*Exercise description*
Only the lines holding "framed" are wanted. Copy every one from the records below.

*Entries supplied*
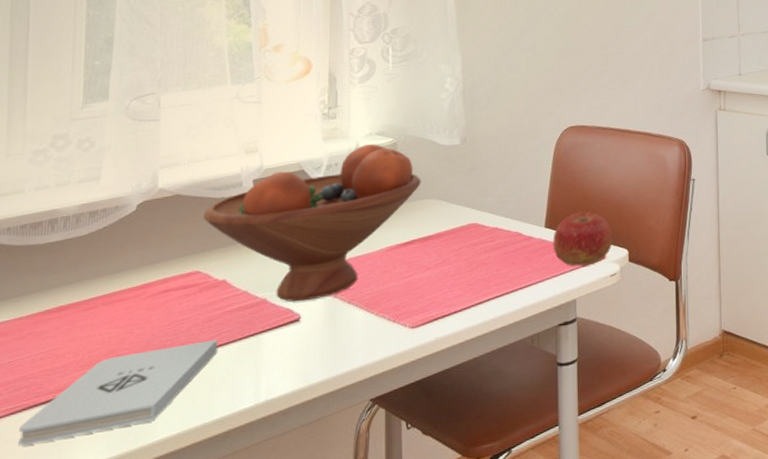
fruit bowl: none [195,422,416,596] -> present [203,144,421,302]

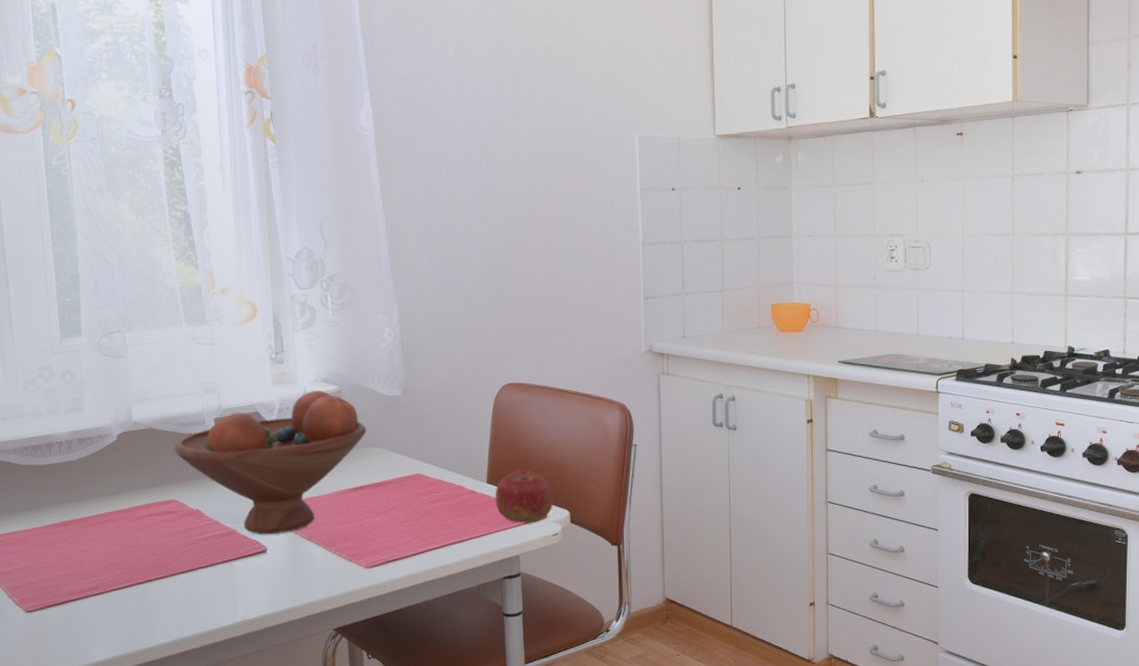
notepad: present [18,339,219,445] -> none [45,562,199,636]

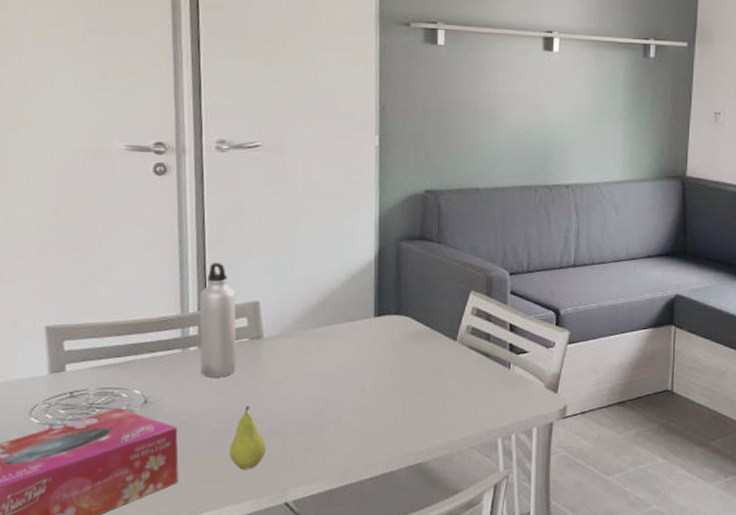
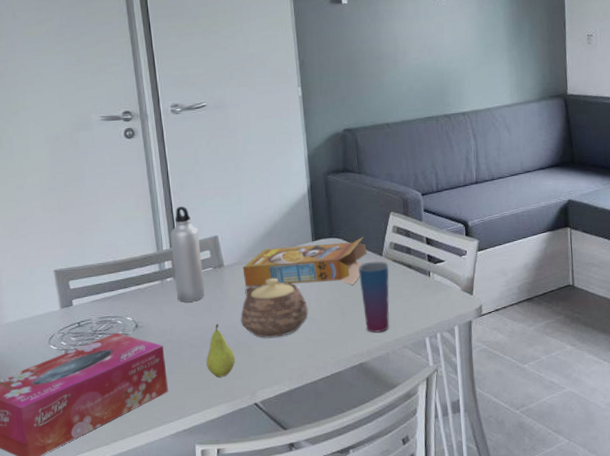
teapot: none [277,356,362,427] -> present [240,278,309,338]
cereal box: none [286,317,439,373] -> present [242,237,367,287]
cup: none [426,346,463,429] -> present [359,261,390,333]

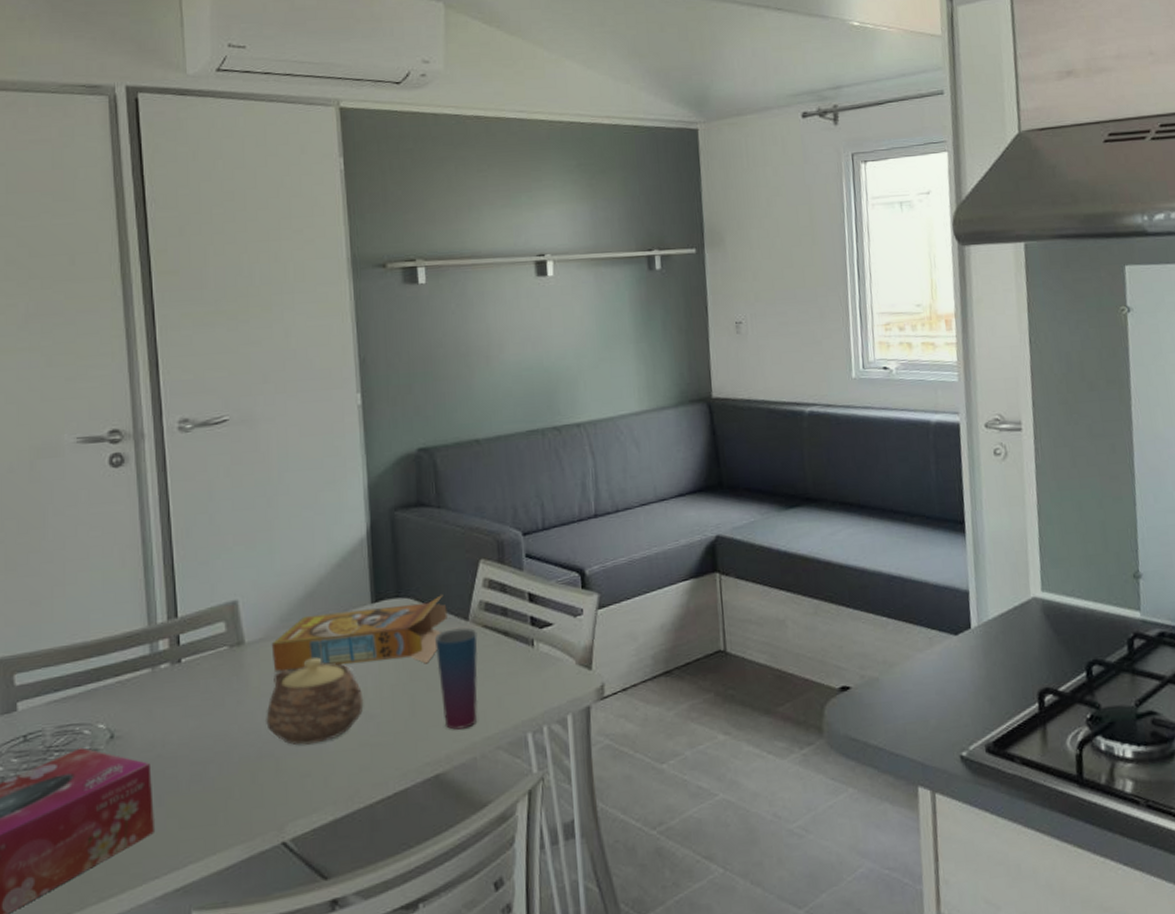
water bottle: present [170,206,205,302] -> none [168,559,215,699]
fruit: present [206,323,235,378] -> none [213,727,256,807]

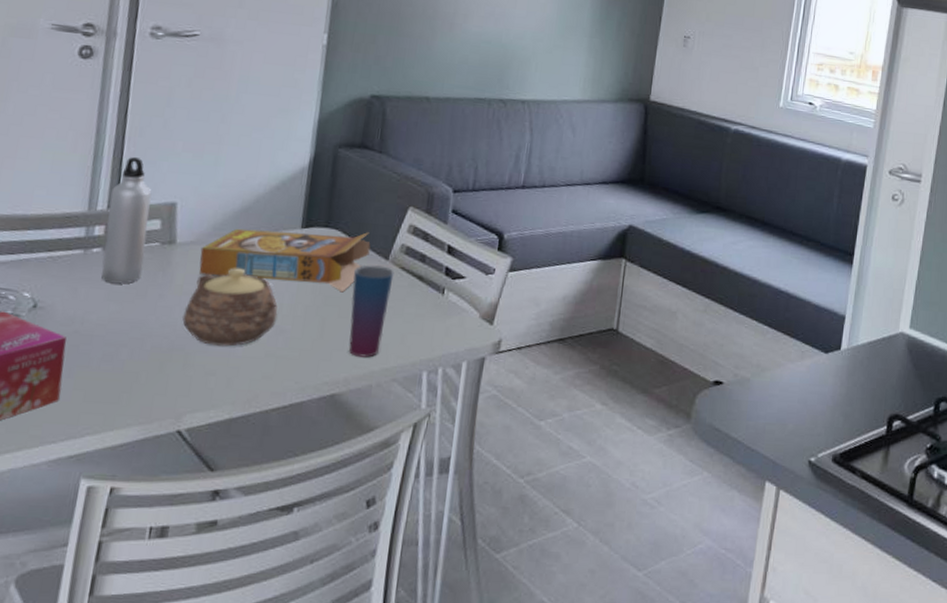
water bottle: none [168,559,215,699] -> present [101,156,152,284]

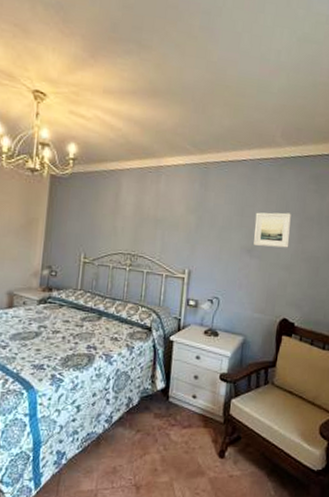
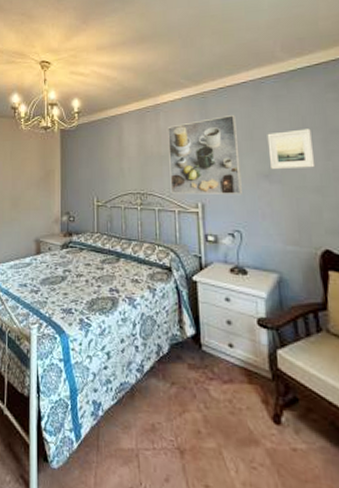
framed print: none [161,189,232,265] -> present [168,115,242,195]

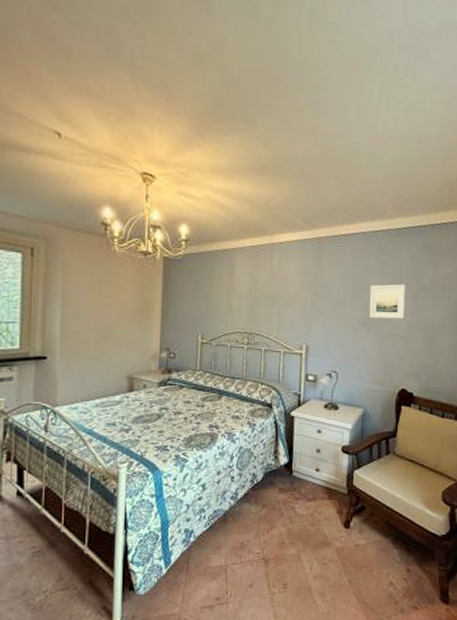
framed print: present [168,115,242,195] -> none [278,263,346,339]

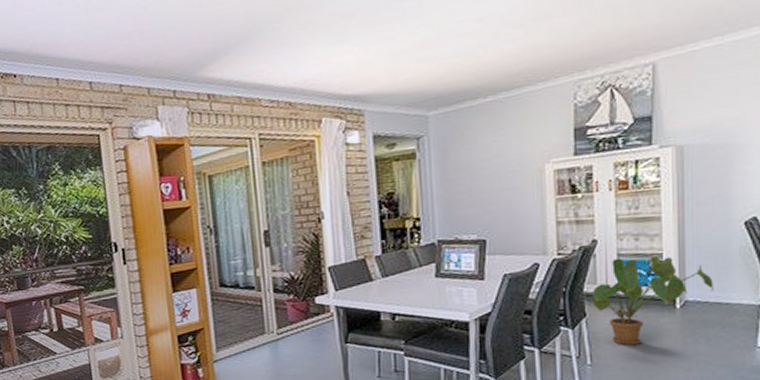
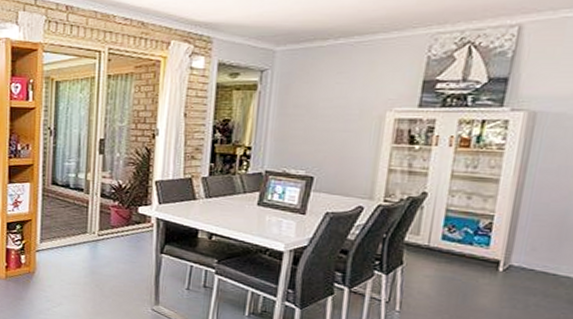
house plant: present [583,256,714,345] -> none [403,213,544,299]

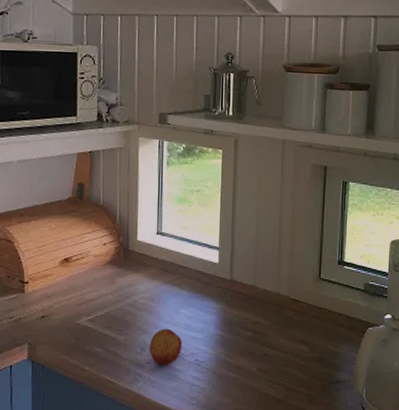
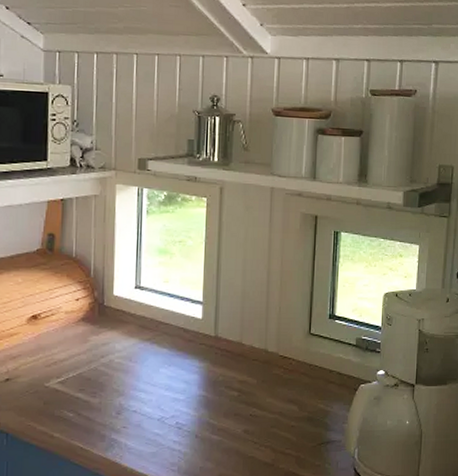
fruit: present [149,328,182,365] -> none [125,390,162,429]

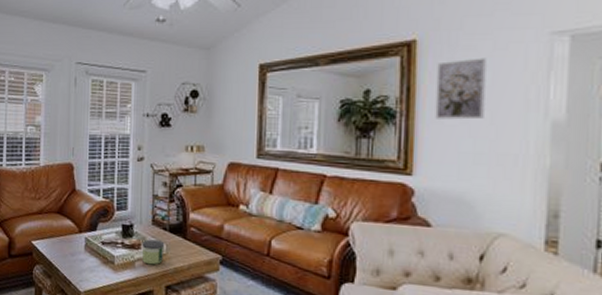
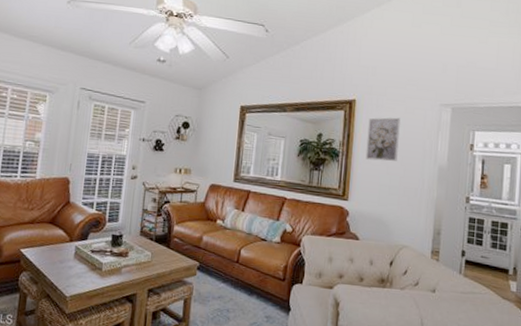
candle: present [142,239,165,265] -> none [129,248,150,271]

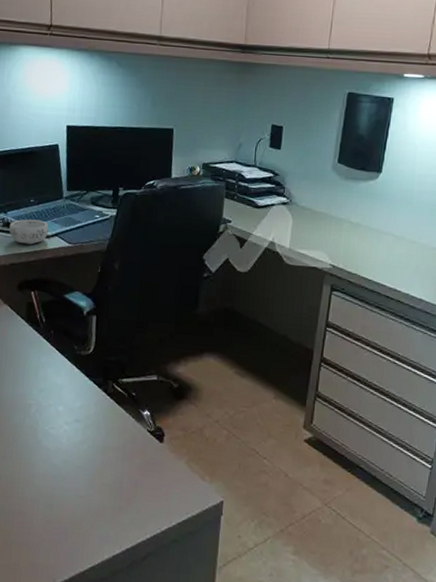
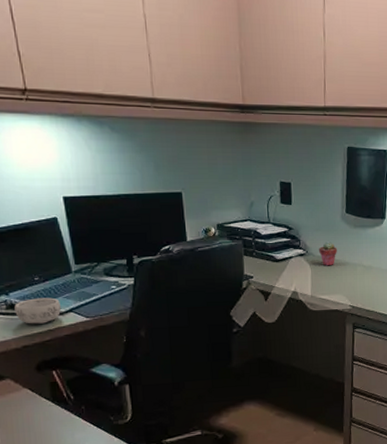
potted succulent: none [303,192,323,219] -> present [319,242,337,266]

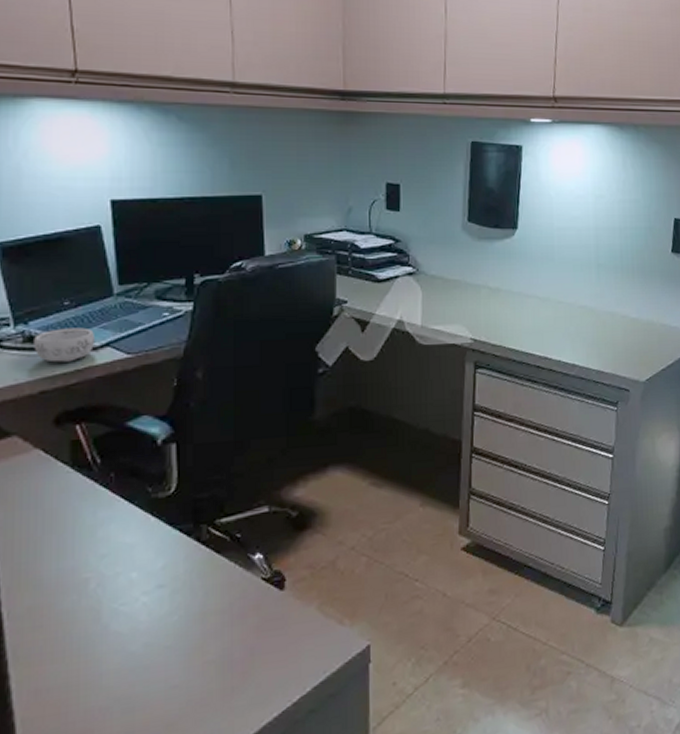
potted succulent: present [319,242,337,266] -> none [433,257,456,288]

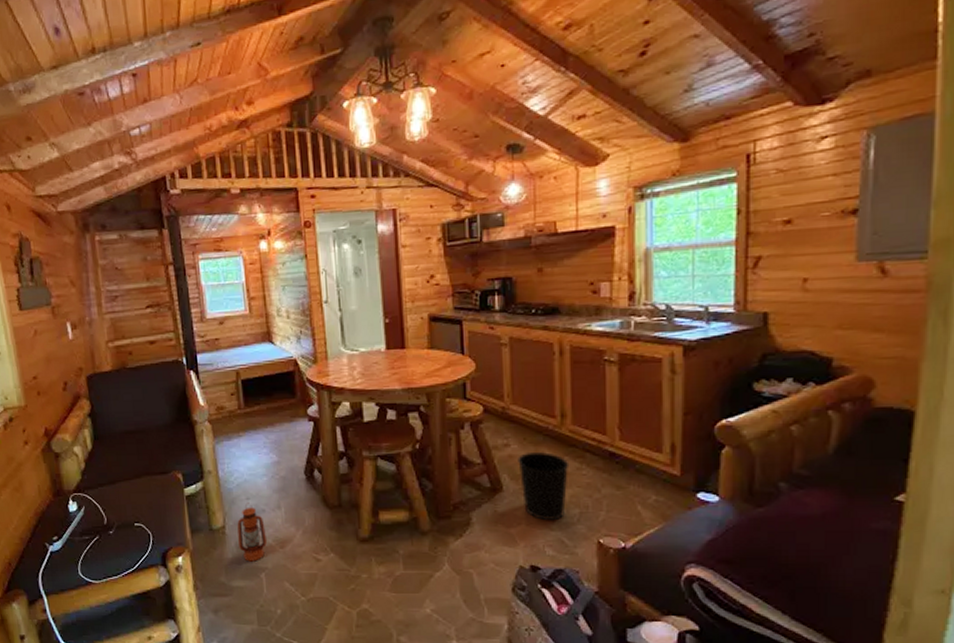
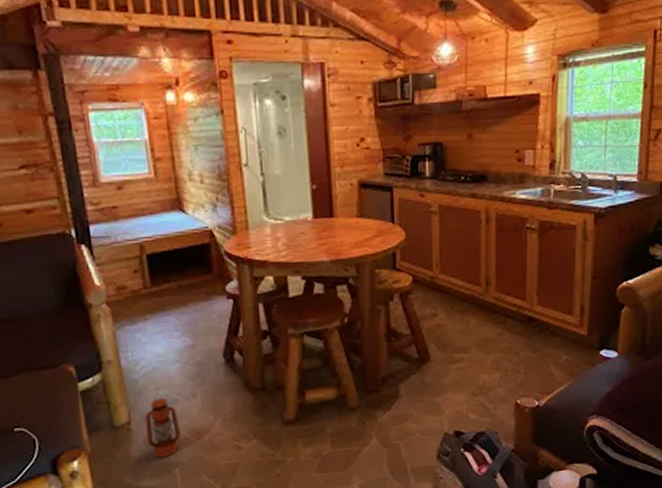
wastebasket: present [518,451,570,521] -> none [445,319,492,387]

*Response*
framed print: none [161,189,232,265] -> present [168,115,242,195]
framed print: present [168,115,242,195] -> none [278,263,346,339]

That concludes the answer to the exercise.